16 September 2012

A little of nothing

I should say something. I guess. Because it has been so long. Or because there are so many things to say (as usual). Or because I just want to.

And yet, despite all of that, about the only things I have to comment on are:

  1. Teaching is really hard. Some days I feel okay about it. Some days I wish I had the internet set up at my apartment so I could start looking for a new gig.
  2. I finally read the Hunger Games series, and despite a complete lack of confidence that I would be very impressed, I actually really enjoyed the books. They were interesting, well written and thought provoking. They were written for a young audience, obviously (though sometimes the gore was a bit much. I know, I'm sensitive.). So on a Young Adult Fiction scale from about a Twilight to a Harry Potter, they rank about a 7. Not bad at all. And I do recommend them to anyone who has held out like me. Worth the read.

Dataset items
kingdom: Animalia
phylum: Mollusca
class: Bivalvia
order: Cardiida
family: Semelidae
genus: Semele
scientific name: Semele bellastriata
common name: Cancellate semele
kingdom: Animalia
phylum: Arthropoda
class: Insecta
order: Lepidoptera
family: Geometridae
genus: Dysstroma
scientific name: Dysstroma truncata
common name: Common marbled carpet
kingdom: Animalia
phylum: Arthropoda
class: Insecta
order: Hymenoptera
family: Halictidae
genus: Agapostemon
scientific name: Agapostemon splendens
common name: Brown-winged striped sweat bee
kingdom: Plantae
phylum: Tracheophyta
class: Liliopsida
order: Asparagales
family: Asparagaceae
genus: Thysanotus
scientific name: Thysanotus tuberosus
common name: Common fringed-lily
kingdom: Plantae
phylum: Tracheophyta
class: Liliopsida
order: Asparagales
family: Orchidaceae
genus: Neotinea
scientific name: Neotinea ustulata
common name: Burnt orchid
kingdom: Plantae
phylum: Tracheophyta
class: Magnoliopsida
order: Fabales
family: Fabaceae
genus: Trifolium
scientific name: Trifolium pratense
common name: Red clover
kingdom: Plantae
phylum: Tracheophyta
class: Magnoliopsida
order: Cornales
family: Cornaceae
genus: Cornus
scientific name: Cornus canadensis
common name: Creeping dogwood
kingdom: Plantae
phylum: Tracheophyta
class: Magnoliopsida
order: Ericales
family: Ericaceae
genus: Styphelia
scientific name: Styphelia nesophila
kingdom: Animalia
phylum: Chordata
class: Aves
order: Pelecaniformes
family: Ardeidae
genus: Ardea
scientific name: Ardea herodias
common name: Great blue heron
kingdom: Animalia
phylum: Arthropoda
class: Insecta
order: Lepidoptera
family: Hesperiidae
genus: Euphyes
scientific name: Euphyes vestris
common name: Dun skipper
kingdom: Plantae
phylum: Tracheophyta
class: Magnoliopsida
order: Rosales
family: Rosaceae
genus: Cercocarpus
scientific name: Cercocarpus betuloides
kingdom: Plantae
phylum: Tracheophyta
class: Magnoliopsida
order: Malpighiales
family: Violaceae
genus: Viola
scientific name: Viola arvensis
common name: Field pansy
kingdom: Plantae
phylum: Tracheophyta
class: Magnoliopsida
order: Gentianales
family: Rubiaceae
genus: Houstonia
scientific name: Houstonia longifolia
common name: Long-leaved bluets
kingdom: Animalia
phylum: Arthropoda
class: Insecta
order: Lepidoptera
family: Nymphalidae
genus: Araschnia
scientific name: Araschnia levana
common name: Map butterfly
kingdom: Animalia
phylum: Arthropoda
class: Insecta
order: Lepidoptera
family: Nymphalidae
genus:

**EXERCISE DETAILS**
What rating does the blog post give the Hunger Games books on its Young Adult Fiction scale running from Twilight to Harry Potter? Rely only on the blog post, not on the items.

**ANSWER TO THIS EXERCISE**
About a 7.